__PETIKAN TEKS__:
╭──

Balada BBM naik, Pak Habibie dan Imunisasi

Sejak awal isu BBM akan dinaikkan beredar beberapa hari yang lalu, saya taka da niat untuk ikut dalam perdebatan tentang BBM naik di ranah media social. Bukan karena isu tersebut tak berpengaruh bagi kehidupan saya, bukan juga karena tak peduli. Hanya saja, saya bukan pakar perminyakan dan juga bukan pakar ekonomi yang opininya dapat dipertanggung jawabkan.  Lagipula, sudah banyak orang yang akan bersuara, baik yang berisi maupun yang kosong, yang sedikit bayak akan mengakomodasi pendapat saya. Jadi saya putuskan cukuplah saya menjadi penonton di luar arena saja.

Singkat kata, harga BBM akhirnya naik. Senin (17/11) malam, sekitar pukul 20.00 saya pulang dari kantor, seluruh pom bensin mulai dari jalan Radio Dalam, Pondok Cabe dan 2 buah pom Bensin di jalan Raya Parung – Bogor sudah dipadati kendaraan bermotor. Si Kymco matic yang saat itu memang sudah tiris pun akhirnya terpaksa disuguhi 2 liter bensin dari Pertamini, kios bensin yang sekarang banyak nampang dipinggir jalan. Harganya memang sedikit lebih mahal, 7.500 per liternya, yang penting bisa tiba di rumah secepatnya.

╰──

__PERINTAH SOAL__: Teruskan tulisan tentang kenaikan harga BBM di atas, mulai dari kalimat sesudah kalimat terakhirnya.

__CUPLIKAN DATASET__:
╭──

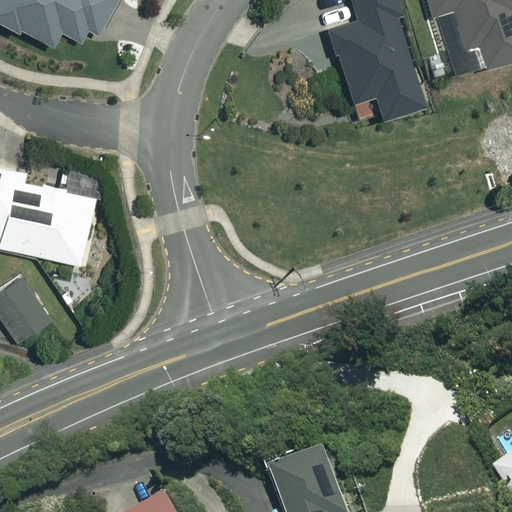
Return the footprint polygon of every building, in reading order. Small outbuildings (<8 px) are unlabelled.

╰──
╭──

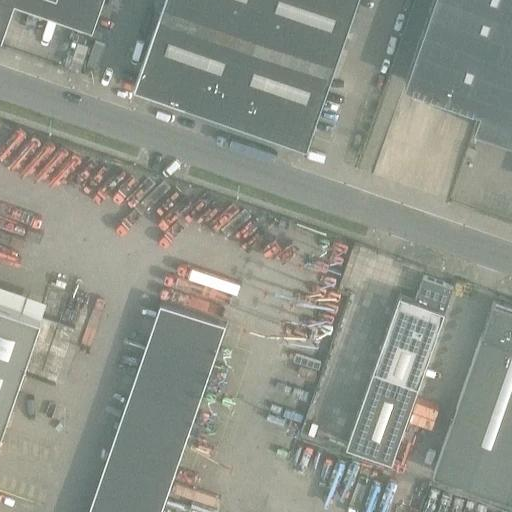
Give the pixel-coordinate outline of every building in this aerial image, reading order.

╰──

__JAWABAN TERTULIS__:
Pagi pertama BBM naik. Seperti biasa saya mengecek HP, membuka semua aplikasi, email, sms, WA dan juga social media sejenis Facebook, Path dan twitter. Seorang sahabat berada di timeline teratas Facebook saya menulis “Common facebook, please entertaint me!” – ternyata kita sependapat, lebih baik kita menjadi penyimak dan penikmat perbincangan para “pengamat BBM” yang tiba-tiba muncul di Facebook.  

Facebook dan twitter akhirnya ramai. Tapi saya sendiri lebih mengikuti keramaian di Facebook. Banyak yang protes dan mengeluh, tentu saja. Para haters Mr. President bermunculan dan mencela membabi buta. Ada yang mengungkit-ungkit soal kampanye Jokowi – JK, donasi 1.000 untuk Jokowi – JK dan lain-lain. Ada juga yang menertawakan para pengikut Jokowi yang dulu heboh dengan salam dua jari sekarang malah gigit jari. Tak sedikit juga yang menertawakan diri sendiri karena menyesal telah memilih Jokowi dalam pilpress kemarin. Saya sendiri bukan termasuk golongan yang menyesal atau yang menertawakan. Pilpress kali ini saya tidak menggunakan hak pilih, karena tepat pagi 9 Juli yang lalu, di saat orang-orang berjalan ke TPS , saya justru di antar ke UGD karena blooding pasca SC.

Kemudian beredar aneka meme lucu tentang kenaikan BBM, yang pastinya membuat saya tetap tersenyum ditengah keprihatinan pengetatan budget rumah tangga.  Meski kadang ajaib dan nggak nyambung, tapi cukup menghibur saat terjebak kemacetan di pagi hari.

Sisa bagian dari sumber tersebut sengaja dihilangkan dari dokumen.